# Exercise prompt
Rewrite the lines below with "Robbery" switched to "Burglary" and everything else left unchanged. Leave the pictures out.

(Beginning of The input)

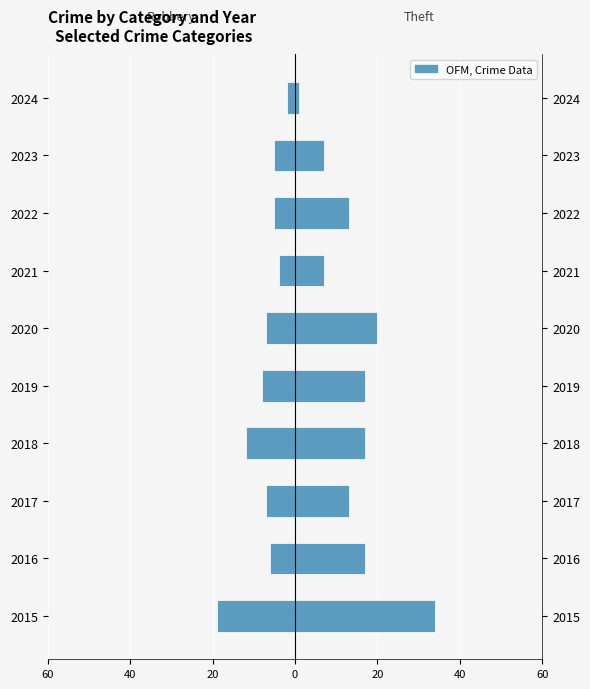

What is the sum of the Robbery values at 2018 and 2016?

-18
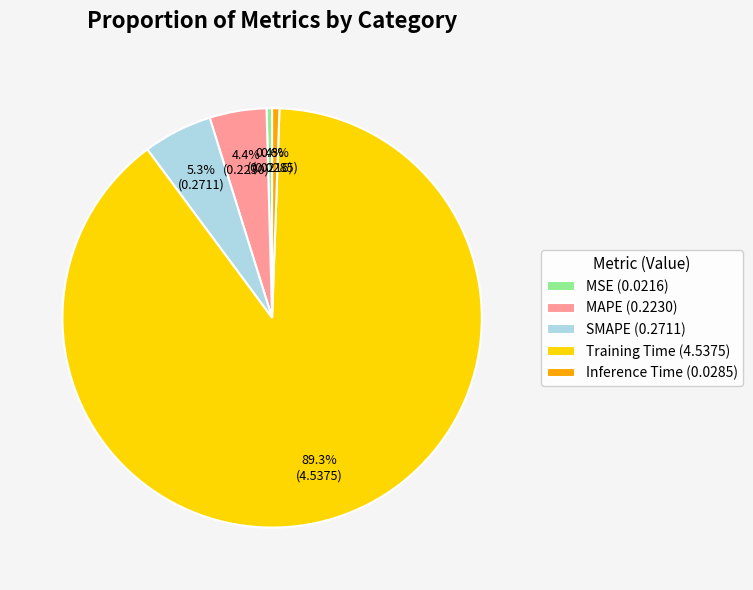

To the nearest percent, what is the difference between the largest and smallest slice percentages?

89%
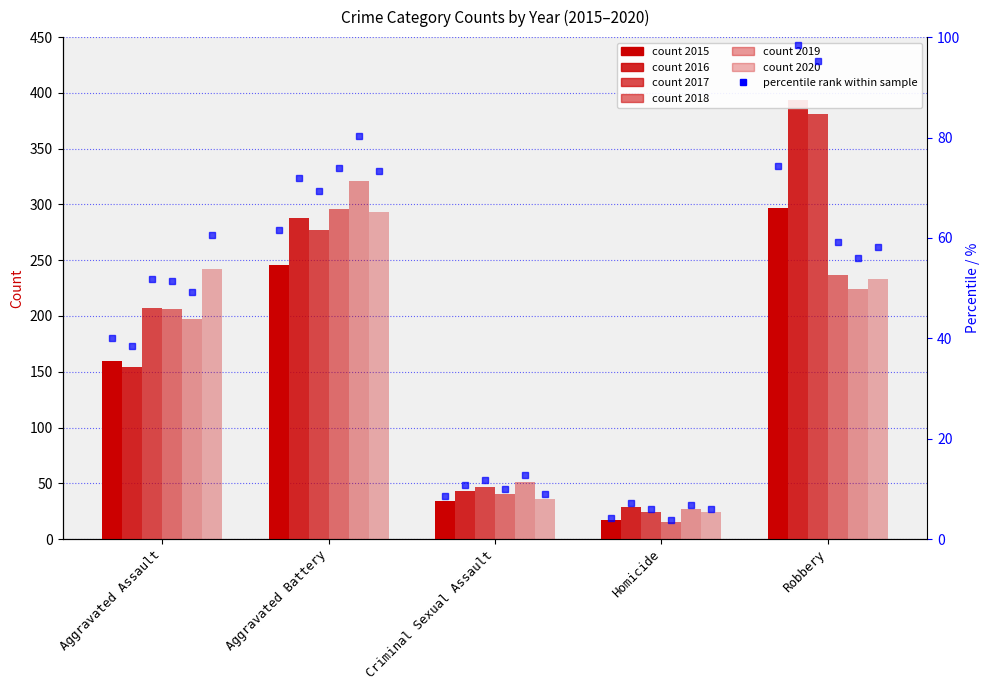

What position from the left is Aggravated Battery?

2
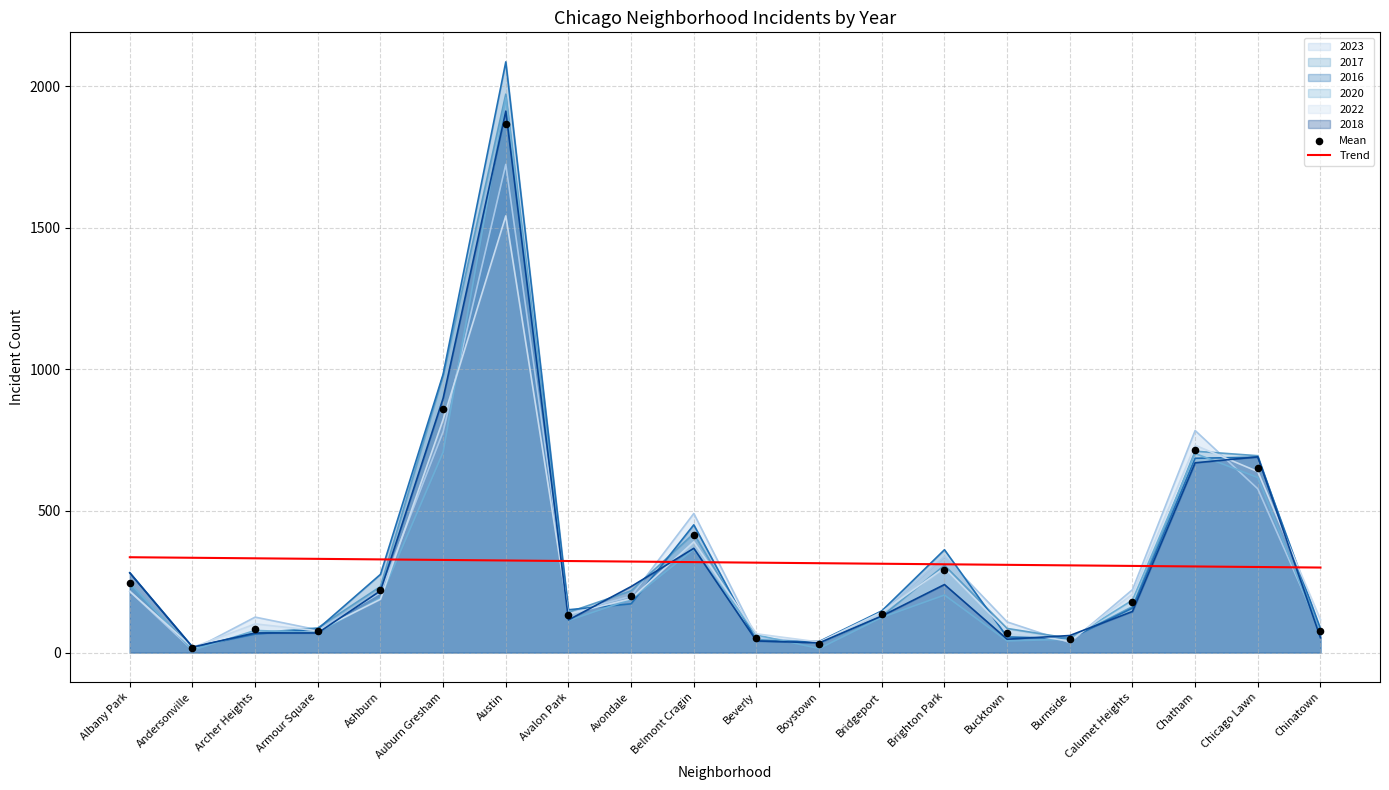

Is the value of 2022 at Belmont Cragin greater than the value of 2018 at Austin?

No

(End of The input)

# Response
What is the sum of the Burglary values at 2018 and 2016?

-18

To the nearest percent, what is the difference between the largest and smallest slice percentages?

89%

What position from the left is Aggravated Battery?

2

Is the value of 2022 at Belmont Cragin greater than the value of 2018 at Austin?

No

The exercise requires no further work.